Alice McGill, |
illustrated by Chris K. Soentpiet
(Houghton Mifflin, 1999)
My 7-year-old daughter brought Molly Bannaky home from the library because she and the book's protagonist share a first name. It was a good choice -- the book is nicely educational, offering a slice of early colonial history and a peek into the early days of gender and racial equality in the future United States.
Molly was a British milkmaid who, for twice spilling her master's milk into the dirt, was sentenced to transportation for stealing. (Only her ability to read from the Bible saved 17-year-old Molly from death.) Arriving in Maryland in 1683, Molly worked for seven years as an indentured servant before earning her freedom and a few of the basic necessities -- an ox, a plow, seeds, a rifle, etc. -- and the opportunity to lay claim to land of her own.
Her independence in those days was unusual enough.
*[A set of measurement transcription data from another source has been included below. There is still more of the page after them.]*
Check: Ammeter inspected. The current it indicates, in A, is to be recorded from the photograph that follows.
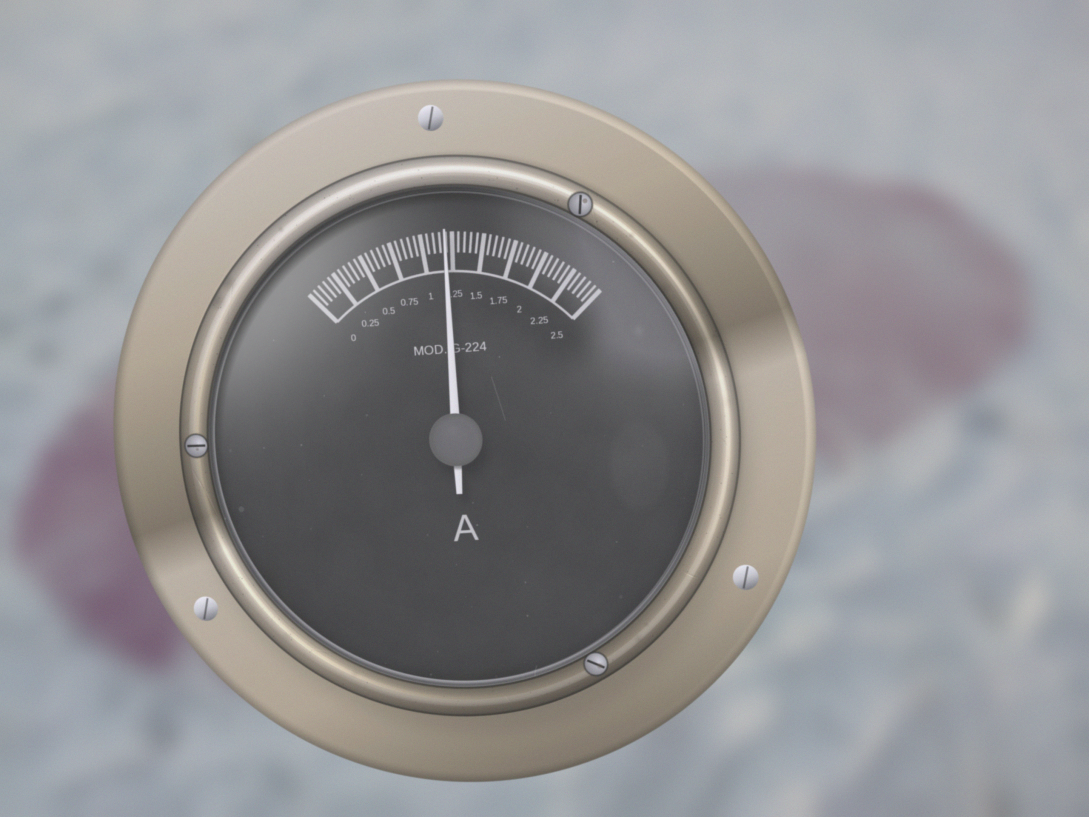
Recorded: 1.2 A
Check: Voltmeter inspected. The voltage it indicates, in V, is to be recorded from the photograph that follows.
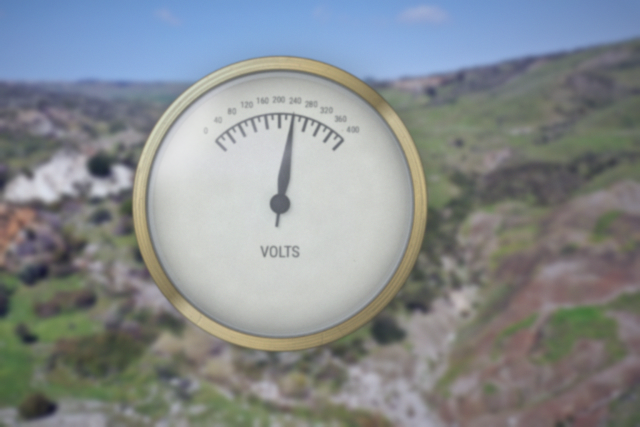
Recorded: 240 V
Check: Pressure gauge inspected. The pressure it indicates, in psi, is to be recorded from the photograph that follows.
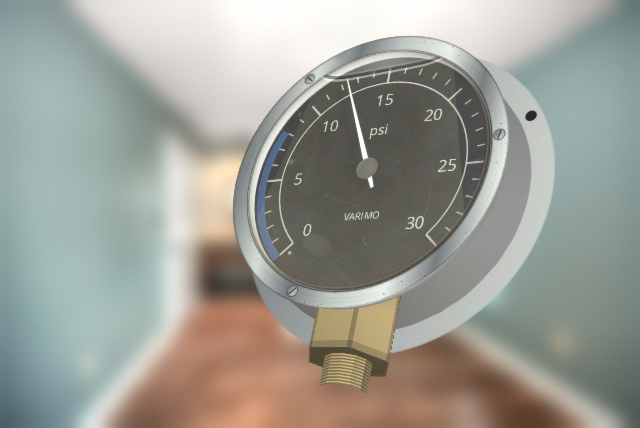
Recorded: 12.5 psi
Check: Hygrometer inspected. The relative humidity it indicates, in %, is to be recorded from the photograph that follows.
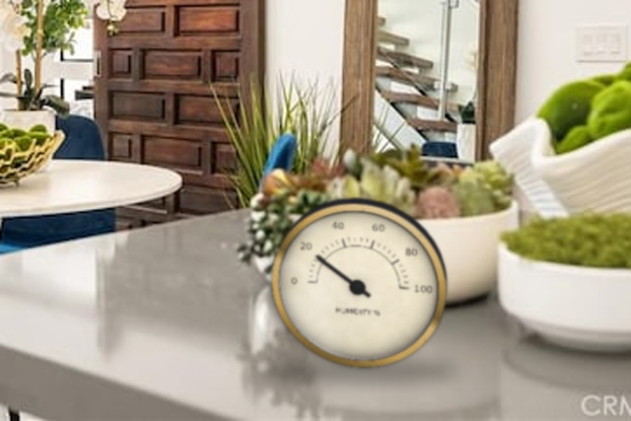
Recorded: 20 %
Imagine her neighbors' shock and dismay when Molly bought, then freed and married, a slave newly arrived from Africa. Although technically illegal for a white woman to marry a black man, Molly was never charged for the act and her husband, Bannaky, proved a useful and knowledgeable member of the community before his death. He left behind his wife and four daughters, who thrived in the New World.
Alice McGill's narrative is simple, straightforward and easy for young ears to understand. Her interpretation of the true story is stripped of many details, yet it provides readers with good insights into the life and times of Molly Bannaky.
But this book is a good example where it seems that the artist's name should be given top billing over the writer's. The text is no great stretch for a writer; it's a simple summation of events. But Chris K. Soentpiet's depiction of the people and their surroundings brings the story to life, full of expression and rich detail.
Molly Bannaky is, in any case, a good introduction for children to early American history and the gender and racial issues that were a part of the nation's development.